ML Training Too Slow? Yelp’s 1,400x Speed Boost Fixes That
Discover the data pipeline and GPU optimisations that made it happen
TL;DR
Situation
Yelp's ad revenue relies on predicting which ads users are likely to click on, using a model called "Wide and Deep Neural Network." Initially, training this model on 450 million data samples took 75 hours per cycle, which was too slow. Yelp wanted to handle 2 billion samples and reduce training time to under an hour per cycle.
Task
The goal was to speed up the training process by improving how data is stored and read, and by using multiple GPUs to handle more data at once.
Action
Data Storage: Yelp stored the training data in Parquet format on Amazon's S3 storage, which works well with their data processing system, Spark. They found that a tool called Petastorm was too slow for their needs, so they developed their own system called ArrowStreamServer. This new system reads and sends data more efficiently, reducing the time to process 9 million samples from over 13 minutes to about 19 seconds.
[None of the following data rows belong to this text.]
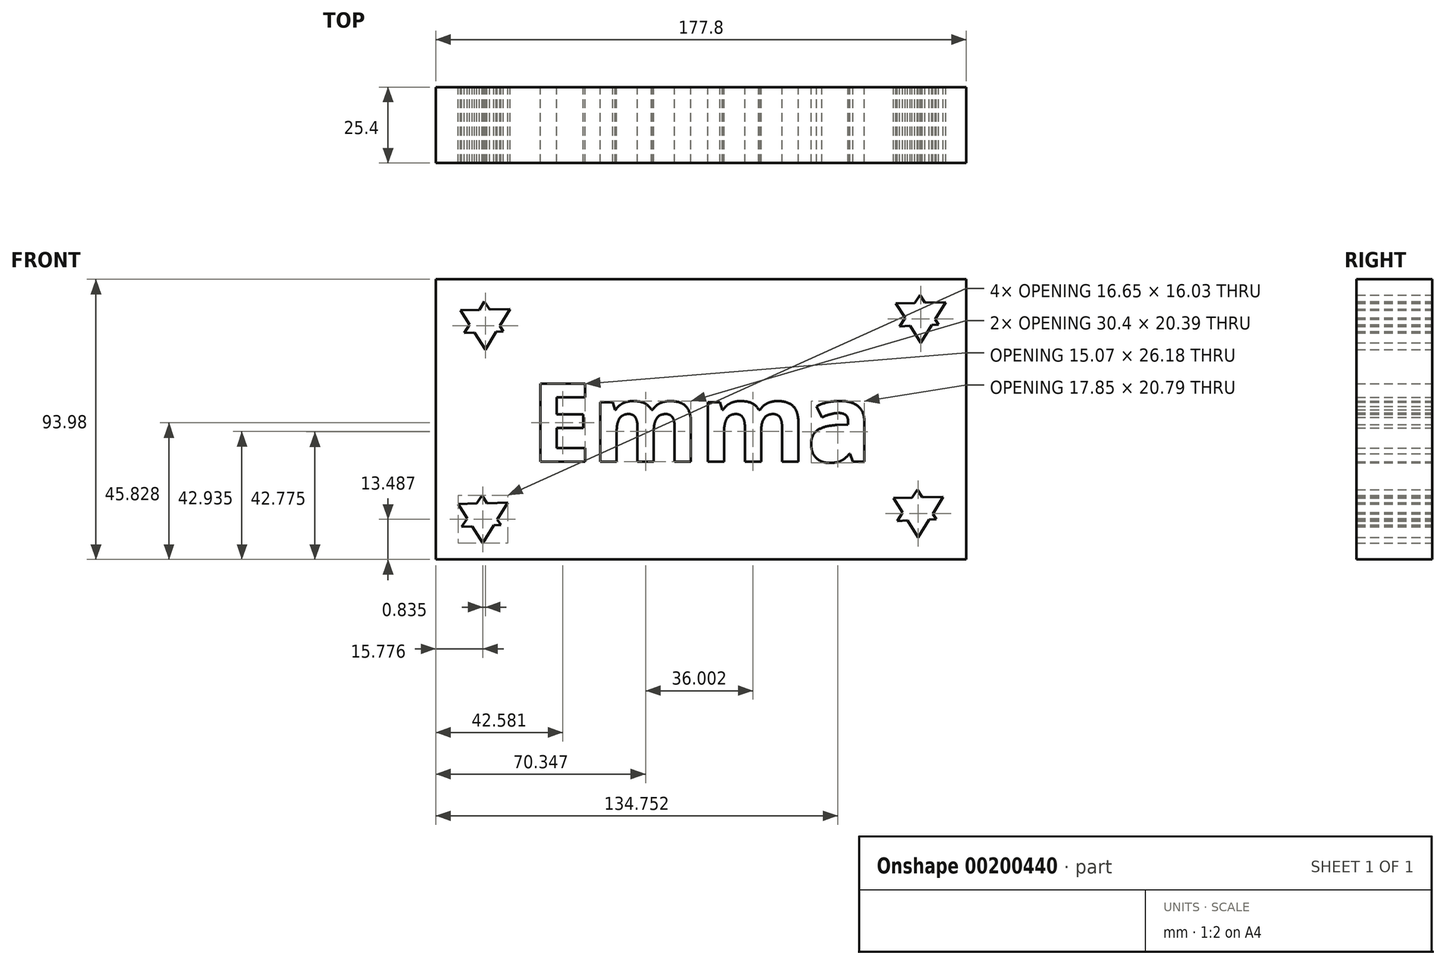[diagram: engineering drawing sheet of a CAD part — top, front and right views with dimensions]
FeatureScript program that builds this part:
annotation { "Feature Type Name" : "Feature", "Feature Type Description" : "" }
export const myFeature = defineFeature(function(context is Context, id is Id, definition is map)
    precondition{}
    {
        {
            var Q0;
            Q0=qCreatedBy(makeId("Front.planeOp"),FACE);
            var sketch = newSketch(context, id + "F0", { "sketchPlane" : qUnion([Q0])});
            skLineSegment(sketch, "E0.bottom", {"start": v(88.9, -46.99) * mm, "end": v(-88.9, -47) * mm});
            skLineSegment(sketch, "E0.top", {"start": v(88.9, 47) * mm, "end": v(-88.9, 46.99) * mm});
            skLineSegment(sketch, "E0.left", {"start": v(88.9, -47) * mm, "end": v(88.9, 47) * mm});
            skLineSegment(sketch, "E0.right", {"start": v(-88.9, -47) * mm, "end": v(-88.9, 46.99) * mm});
            skPoint(sketch, "E0.middle", {"position": v(0, 0) * mm});
            skText(sketch, "E1", { "text": "Emma", "fontName": "OpenSans-Bold.ttf"});
            skLineSegment(sketch, "E2", {"start": v(-80.61, 36.58) * mm, "end": v(-77.55, 31.75) * mm});
            skLineSegment(sketch, "E3", {"start": v(-72.29, 23.44) * mm, "end": v(-68.64, 29.4) * mm});
            skLineSegment(sketch, "E4", {"start": v(-63.96, 37.02) * mm, "end": v(-70.9, 36.84) * mm});
            skPoint(sketch, "E5.endSnap0", {"position": v(-76.45, 30.01) * mm});
            skLineSegment(sketch, "E6", {"start": v(-79.36, 28.96) * mm, "end": v(-77.55, 31.75) * mm});
            skLineSegment(sketch, "E7", {"start": v(-72.57, 39.47) * mm, "end": v(-70.9, 36.84) * mm});
            skLineSegment(sketch, "E8", {"start": v(-66.25, 29.5) * mm, "end": v(-68.64, 29.4) * mm});
            skLineSegment(sketch, "E9.trimOffspring", {"start": v(-74.33, 36.75) * mm, "end": v(-80.61, 36.58) * mm});
            skLineSegment(sketch, "E10.trimOffspring", {"start": v(-75.87, 29.1) * mm, "end": v(-72.29, 23.44) * mm});
            skLineSegment(sketch, "E11.trimOffspring", {"start": v(-67.43, 31.36) * mm, "end": v(-63.96, 37.02) * mm});
            skLineSegment(sketch, "E12.trimOffspring", {"start": v(-67.43, 31.36) * mm, "end": v(-66.25, 29.5) * mm});
            skLineSegment(sketch, "E13.trimOffspring", {"start": v(-74.33, 36.75) * mm, "end": v(-72.57, 39.47) * mm});
            skLineSegment(sketch, "E14.trimOffspring", {"start": v(-75.87, 29.1) * mm, "end": v(-79.36, 28.96) * mm});
            skLineSegment(sketch, "E15", {"start": v(65.35, 38.83) * mm, "end": v(68.41, 34) * mm});
            skLineSegment(sketch, "E16", {"start": v(73.68, 25.68) * mm, "end": v(77.33, 31.64) * mm});
            skLineSegment(sketch, "E17", {"start": v(82, 39.27) * mm, "end": v(75.06, 39.08) * mm});
            skPoint(sketch, "E18.endSnap0", {"position": v(69.51, 32.26) * mm});
            skLineSegment(sketch, "E19", {"start": v(66.6, 31.2) * mm, "end": v(68.41, 34) * mm});
            skLineSegment(sketch, "E20", {"start": v(73.4, 41.72) * mm, "end": v(75.06, 39.08) * mm});
            skLineSegment(sketch, "E21", {"start": v(79.72, 31.74) * mm, "end": v(77.33, 31.64) * mm});
            skLineSegment(sketch, "E22.trimOffspring", {"start": v(71.64, 39) * mm, "end": v(65.35, 38.83) * mm});
            skLineSegment(sketch, "E23.trimOffspring", {"start": v(70.1, 31.34) * mm, "end": v(73.68, 25.68) * mm});
            skLineSegment(sketch, "E24.trimOffspring", {"start": v(78.53, 33.6) * mm, "end": v(82, 39.27) * mm});
            skLineSegment(sketch, "E25.trimOffspring", {"start": v(78.53, 33.6) * mm, "end": v(79.72, 31.74) * mm});
            skLineSegment(sketch, "E26.trimOffspring", {"start": v(71.64, 39) * mm, "end": v(73.4, 41.72) * mm});
            skLineSegment(sketch, "E27.trimOffspring", {"start": v(70.1, 31.34) * mm, "end": v(66.6, 31.2) * mm});
            skLineSegment(sketch, "E28", {"start": v(-81.45, -28.38) * mm, "end": v(-78.39, -33.2) * mm});
            skLineSegment(sketch, "E29", {"start": v(-73.12, -41.52) * mm, "end": v(-69.47, -35.56) * mm});
            skLineSegment(sketch, "E30", {"start": v(-64.8, -27.94) * mm, "end": v(-71.74, -28.12) * mm});
            skPoint(sketch, "E31.endSnap0", {"position": v(-77.29, -34.95) * mm});
            skLineSegment(sketch, "E32", {"start": v(-80.2, -36) * mm, "end": v(-78.39, -33.2) * mm});
            skLineSegment(sketch, "E33", {"start": v(-73.4, -25.49) * mm, "end": v(-71.74, -28.12) * mm});
            skLineSegment(sketch, "E34", {"start": v(-67.08, -35.47) * mm, "end": v(-69.47, -35.56) * mm});
            skLineSegment(sketch, "E35.trimOffspring", {"start": v(-75.16, -28.2) * mm, "end": v(-81.45, -28.38) * mm});
            skLineSegment(sketch, "E36.trimOffspring", {"start": v(-76.7, -35.86) * mm, "end": v(-73.12, -41.52) * mm});
            skLineSegment(sketch, "E37.trimOffspring", {"start": v(-68.27, -33.6) * mm, "end": v(-64.8, -27.94) * mm});
            skLineSegment(sketch, "E38.trimOffspring", {"start": v(-68.27, -33.6) * mm, "end": v(-67.08, -35.47) * mm});
            skLineSegment(sketch, "E39.trimOffspring", {"start": v(-75.16, -28.2) * mm, "end": v(-73.4, -25.49) * mm});
            skLineSegment(sketch, "E40.trimOffspring", {"start": v(-76.7, -35.86) * mm, "end": v(-80.2, -36) * mm});
            skLineSegment(sketch, "E41", {"start": v(64.53, -26.45) * mm, "end": v(67.58, -31.28) * mm});
            skLineSegment(sketch, "E42", {"start": v(72.85, -39.6) * mm, "end": v(76.5, -33.64) * mm});
            skLineSegment(sketch, "E43", {"start": v(81.17, -26) * mm, "end": v(74.24, -26.2) * mm});
            skPoint(sketch, "E44.endSnap0", {"position": v(68.69, -33.02) * mm});
            skLineSegment(sketch, "E45", {"start": v(65.78, -34.07) * mm, "end": v(67.58, -31.28) * mm});
            skLineSegment(sketch, "E46", {"start": v(72.57, -23.56) * mm, "end": v(74.24, -26.2) * mm});
            skLineSegment(sketch, "E47", {"start": v(78.89, -33.54) * mm, "end": v(76.5, -33.64) * mm});
            skLineSegment(sketch, "E48.trimOffspring", {"start": v(70.8, -26.28) * mm, "end": v(64.53, -26.45) * mm});
            skLineSegment(sketch, "E49.trimOffspring", {"start": v(69.27, -33.93) * mm, "end": v(72.85, -39.6) * mm});
            skLineSegment(sketch, "E50.trimOffspring", {"start": v(77.7, -31.67) * mm, "end": v(81.17, -26) * mm});
            skLineSegment(sketch, "E51.trimOffspring", {"start": v(77.7, -31.67) * mm, "end": v(78.89, -33.54) * mm});
            skLineSegment(sketch, "E52.trimOffspring", {"start": v(70.8, -26.28) * mm, "end": v(72.57, -23.56) * mm});
            skLineSegment(sketch, "E53.trimOffspring", {"start": v(69.27, -33.93) * mm, "end": v(65.78, -34.07) * mm});
            const initialGuessF0  = {"E1": [-0.05715, -0.01425, 1, 0, 0.0264]};
            skSetInitialGuess(sketch, initialGuessF0);
            skSolve(sketch);
        }
        {
            var Q0;
            Q0 = qSketchRegion(id + "F0", true);
            extrude(context, id + "F1", {"entities" : qUnion([Q0]), "depth" : 25.4 * mm});
        }
    });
Distributed Training: Yelp initially used a method called MirroredStrategy to train the model on multiple GPUs but found it didn't work well as they added more GPUs. They switched to a tool called Horovod, which allowed them to efficiently use up to 8 GPUs at once, significantly speeding up the training process.
Result
By implementing these changes, Yelp achieved a total speed increase of about 1,400 times in their model training. This means they can now train their ad prediction models much faster, allowing them to handle more data and improve their ad services.
Use Cases
Large-Scale ML Training, ML Training Optimisation, Enhancing Data Pipeline Efficiency
Tech Stack/Framework
TensorFlow, Horovod, Keras, PyArrow, Amazon S3, Apache Spark